We met, planned, simulated, rehearsed. This is the practical ethics of having 5 microteams who don’t normally work together. We meet together and we created a bespoke plan for these 2 lives. Who leads. Who calls the shot. Where do we stand. Who makes the first moves. We decided that neonates was the overall leader. Anaesthesia will get a line in and make 2 attempts at intubation before handing over to ENT. Videolaryngoscopy, flexible laryngoscopy, rigid endoscopy and other intubation techniques were considered. Exact position of the baby and every team member was mapped. How do you get into the right intubation position on an open abdomen? One thing I noticed in the meetings is that initial awkwardness. We don’t want to push anyone else. We don’t want conflict. We don’t’ want to offend anyone. We don’t know how to disagree well with strangers. This is the teams ethics. We bring different values, different skills, different assumptions to this big team. Practical ethics and human factors at play. Sometimes the best option of therapy may be hidden with the most quiet team member. If human factors does not provide a platform for psychological team safety, we may not arrive at the most appropriate decision.

Ultimately, we can plan till the cows come home, but on the day itself, work as imagined may not be work as done. When timing and time pressures come into the picture, our decision-making process get affected. How long do we tolerate sats of 70-80%? Most babies come out with low sats and gradually increase with oxygenation and spontaneous breathing. The longer they remain hypoxic the higher the risk of ischaemic encephalopathy. But where do we draw the line? Different people in the team may have different opinions here. When do we move from plan A to B to C? When do I insert that tracheostomy. Will I be able to do a trache on the belly with the mass was in the way? What do you think is the worst case scenario here? A dead mother and a dead child. A review of 235 recorded cases of EXIT reported that there’s a 5% rate of PPH, and a 17% foetal mortality rate. Mother needs to know these statistics. Though there are no records of maternal death in the literature, it does not mean it has not happened. It’s just not written. The consensus is to prioritise the life of the mother, but that in itself is an ethical judgement that all teams and the mother has to agree to.

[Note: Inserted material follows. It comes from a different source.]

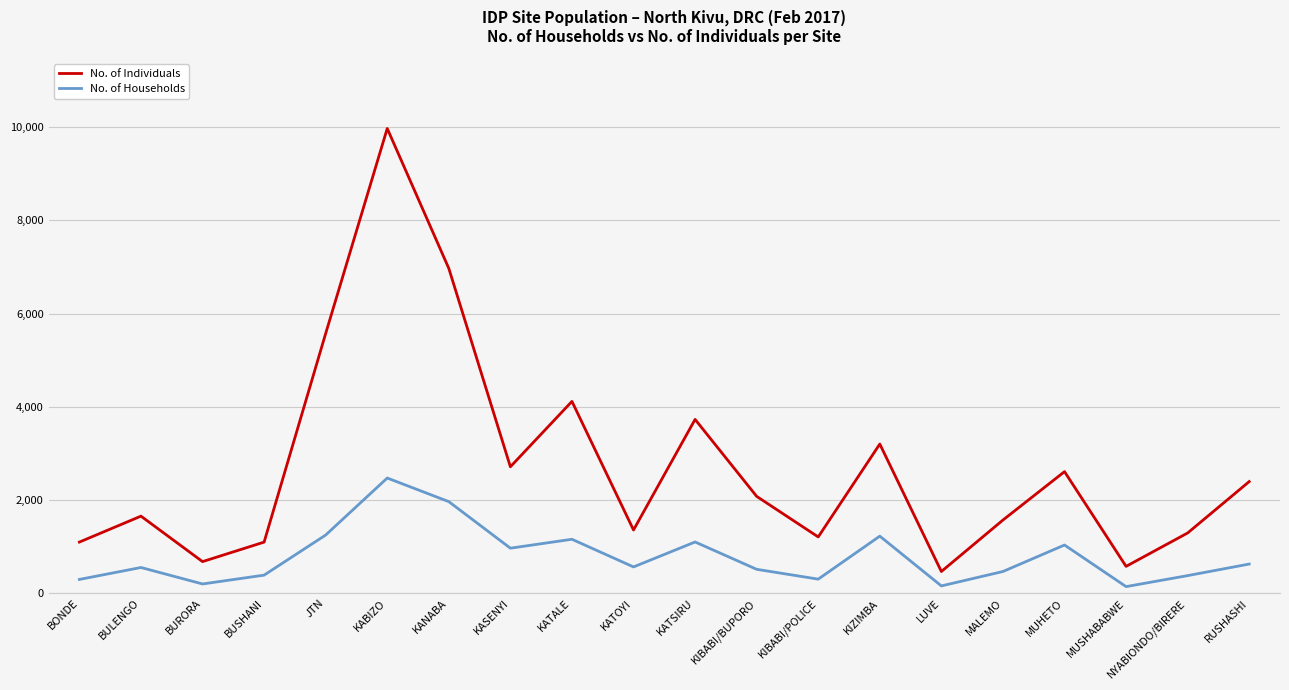

The value of No. of Households at MUHETO is 1414. True or false?

False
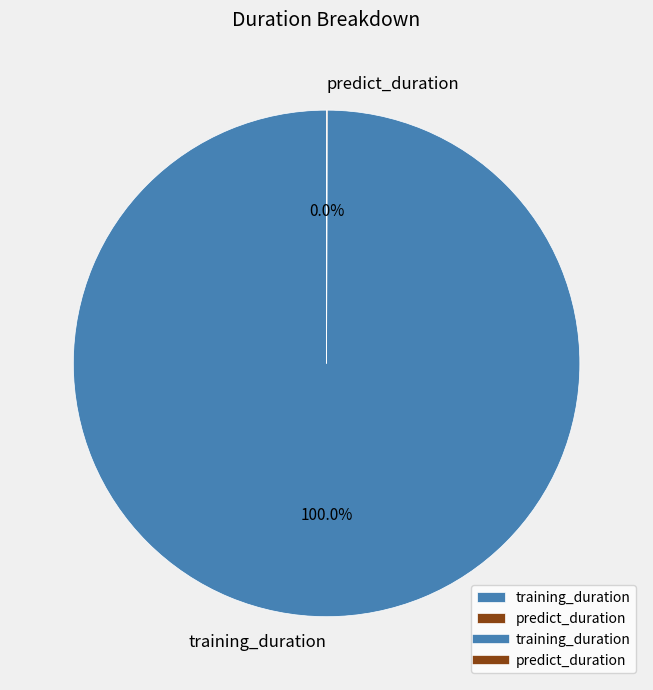

Is there any slice that represents more than half of the pie?

Yes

Practical ethics and decision making in context of Timelines, Teams and Time pressure.

I’m thankful that this does not happen too often.

In the context of Timeline, I’m learning to extend grace for past decisions, evidence for current decisions and hope for future decisions.

In context of teams, I’m learning to extend kindness and respect.

In context of time pressures, I’m learning to extend trust. I’m trusting that our prior planning and stimulation training will help us land at the right decisions despite being under cognitive and time pressure.

I am thankful that as I see these kids grow up as they become my long term patients as I look after their head and neck tumours. Whenever I see them, I see the delightful success of a 5 microteams working together. Be part of a team that changes the world. We may not have changed the world, but as a team, we did change their world.